As Trump pushed to get a vaccine before the election, public trust in the vaccine plummeted from more than 70 percent in May to just over 50 percent in September.
‘A historical moment’
By November, Americans had become inured to one grim milestone after another, as the nation set countless records for daily infections, deaths and hospitalizations and endured a bitterly divisive presidential campaign.
Six days after a polarizing election called for Joe Biden, Pfizer reported astonishing news: Its coronavirus vaccine, the one that relied on a new genetic technology, was more than 90 percent effective. Those results also augured well for Moderna’s vaccine, which used the same technology and reported equally striking results only seven days later.
Exhausted company and government scientists and regulators were elated. For the first time all year, they could envision an end to the pandemic. The idea that the country could have one effective vaccine by year’s end had seemed like a long shot. Now, it looked like it could have two.
“I would say it’s a historical moment,” Kathrin Jansen, Pfizer’s head of vaccine research and development, said in an interview. “Hearing that at the interim analysis we are over 90 percent effective — it was almost stunning to hear.”
Trump, however, was furious The additional safety steps the FDA had taken to shore up public trust in the vaccine strengthened his conviction that the agency had conspired against him. Now he said the “medical deep state” had deliberately sought to sabotage his electoral prospects, and he demanded Azar “get to the bottom” of what happened.
His anger would grow to a fever pitch when Britain cleared Pfizer’s vaccine on Dec. 2. Meadows summoned Hahn to the Oval Office and asked why the United States had not been first. The pressure campaign culminated in the Friday threat to Hahn to clear the vaccine by day’s end or submit his resignation.
The irony is that the quest for a vaccine needed no meddling.

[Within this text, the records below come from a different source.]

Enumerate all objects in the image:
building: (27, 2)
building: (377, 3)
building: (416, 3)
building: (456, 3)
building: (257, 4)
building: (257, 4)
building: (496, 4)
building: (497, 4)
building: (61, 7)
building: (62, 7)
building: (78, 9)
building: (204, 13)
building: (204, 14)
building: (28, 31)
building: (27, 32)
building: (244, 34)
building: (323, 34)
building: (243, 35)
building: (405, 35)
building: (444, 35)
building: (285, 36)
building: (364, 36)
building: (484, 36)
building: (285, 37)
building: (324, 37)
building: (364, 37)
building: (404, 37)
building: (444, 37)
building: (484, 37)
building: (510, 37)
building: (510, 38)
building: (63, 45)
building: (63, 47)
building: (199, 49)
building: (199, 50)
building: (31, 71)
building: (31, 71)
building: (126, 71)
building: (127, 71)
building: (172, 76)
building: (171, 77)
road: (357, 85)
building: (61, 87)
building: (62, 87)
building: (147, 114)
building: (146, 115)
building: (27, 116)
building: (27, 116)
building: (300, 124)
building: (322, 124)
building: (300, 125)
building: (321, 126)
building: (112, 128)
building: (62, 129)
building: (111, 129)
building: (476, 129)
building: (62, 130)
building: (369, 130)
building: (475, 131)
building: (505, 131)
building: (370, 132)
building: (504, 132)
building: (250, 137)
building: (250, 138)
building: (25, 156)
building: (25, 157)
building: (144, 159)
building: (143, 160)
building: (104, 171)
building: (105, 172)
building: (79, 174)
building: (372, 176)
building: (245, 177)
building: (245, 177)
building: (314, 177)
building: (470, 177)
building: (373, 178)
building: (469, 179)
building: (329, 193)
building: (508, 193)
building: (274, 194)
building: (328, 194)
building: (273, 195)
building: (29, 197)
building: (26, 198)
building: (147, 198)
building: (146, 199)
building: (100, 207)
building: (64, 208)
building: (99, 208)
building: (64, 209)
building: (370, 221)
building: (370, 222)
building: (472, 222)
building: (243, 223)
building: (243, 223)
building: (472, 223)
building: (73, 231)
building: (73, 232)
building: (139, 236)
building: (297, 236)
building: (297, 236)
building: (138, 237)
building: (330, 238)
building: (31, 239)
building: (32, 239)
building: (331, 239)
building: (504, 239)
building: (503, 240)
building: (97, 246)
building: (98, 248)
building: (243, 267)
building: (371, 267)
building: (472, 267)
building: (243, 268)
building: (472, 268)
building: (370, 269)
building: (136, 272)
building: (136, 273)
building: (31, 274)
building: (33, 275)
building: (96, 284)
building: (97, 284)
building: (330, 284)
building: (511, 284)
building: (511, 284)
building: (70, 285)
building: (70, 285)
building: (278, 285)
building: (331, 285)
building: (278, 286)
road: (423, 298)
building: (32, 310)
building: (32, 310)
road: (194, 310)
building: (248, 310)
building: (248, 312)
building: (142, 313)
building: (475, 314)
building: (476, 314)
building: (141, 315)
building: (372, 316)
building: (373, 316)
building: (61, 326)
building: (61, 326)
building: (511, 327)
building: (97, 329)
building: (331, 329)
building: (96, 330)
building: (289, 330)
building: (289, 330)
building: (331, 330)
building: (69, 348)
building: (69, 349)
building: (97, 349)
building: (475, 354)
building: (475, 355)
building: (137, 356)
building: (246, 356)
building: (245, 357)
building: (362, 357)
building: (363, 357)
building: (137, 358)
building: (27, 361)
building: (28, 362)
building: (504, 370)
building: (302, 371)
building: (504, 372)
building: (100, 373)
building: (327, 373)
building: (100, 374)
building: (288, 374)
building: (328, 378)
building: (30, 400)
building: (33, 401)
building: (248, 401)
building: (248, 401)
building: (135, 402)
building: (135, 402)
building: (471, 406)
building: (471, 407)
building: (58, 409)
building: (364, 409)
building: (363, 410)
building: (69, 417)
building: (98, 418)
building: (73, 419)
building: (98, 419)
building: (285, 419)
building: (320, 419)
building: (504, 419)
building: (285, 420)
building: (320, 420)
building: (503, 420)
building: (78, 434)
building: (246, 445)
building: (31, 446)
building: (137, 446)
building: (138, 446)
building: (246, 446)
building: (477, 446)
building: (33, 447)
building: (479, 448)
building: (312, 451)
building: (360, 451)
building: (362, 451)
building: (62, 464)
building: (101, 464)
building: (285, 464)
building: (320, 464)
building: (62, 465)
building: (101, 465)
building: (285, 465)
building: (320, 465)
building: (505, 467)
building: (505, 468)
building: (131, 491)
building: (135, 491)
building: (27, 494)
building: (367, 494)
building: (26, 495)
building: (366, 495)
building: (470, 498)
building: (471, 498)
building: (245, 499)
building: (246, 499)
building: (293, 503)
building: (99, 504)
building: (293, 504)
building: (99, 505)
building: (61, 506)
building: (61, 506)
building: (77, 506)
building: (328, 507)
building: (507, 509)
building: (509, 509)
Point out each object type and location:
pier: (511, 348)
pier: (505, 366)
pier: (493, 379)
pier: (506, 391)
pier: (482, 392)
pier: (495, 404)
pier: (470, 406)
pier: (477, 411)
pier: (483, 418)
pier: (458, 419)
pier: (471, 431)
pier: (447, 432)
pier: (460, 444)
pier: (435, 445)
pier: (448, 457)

Back in May, when the vaccine trials were still in the planning stages and success was far from certain, Fauci had said he was tuning out politics.
“I worry about a lot of things,” he said in an interview. “But I’m going to do the best possible science, to develop what I consider convincing evidence that it works and is safe, or does not work and is not safe.”
Which is precisely what he and hundreds of other scientists did.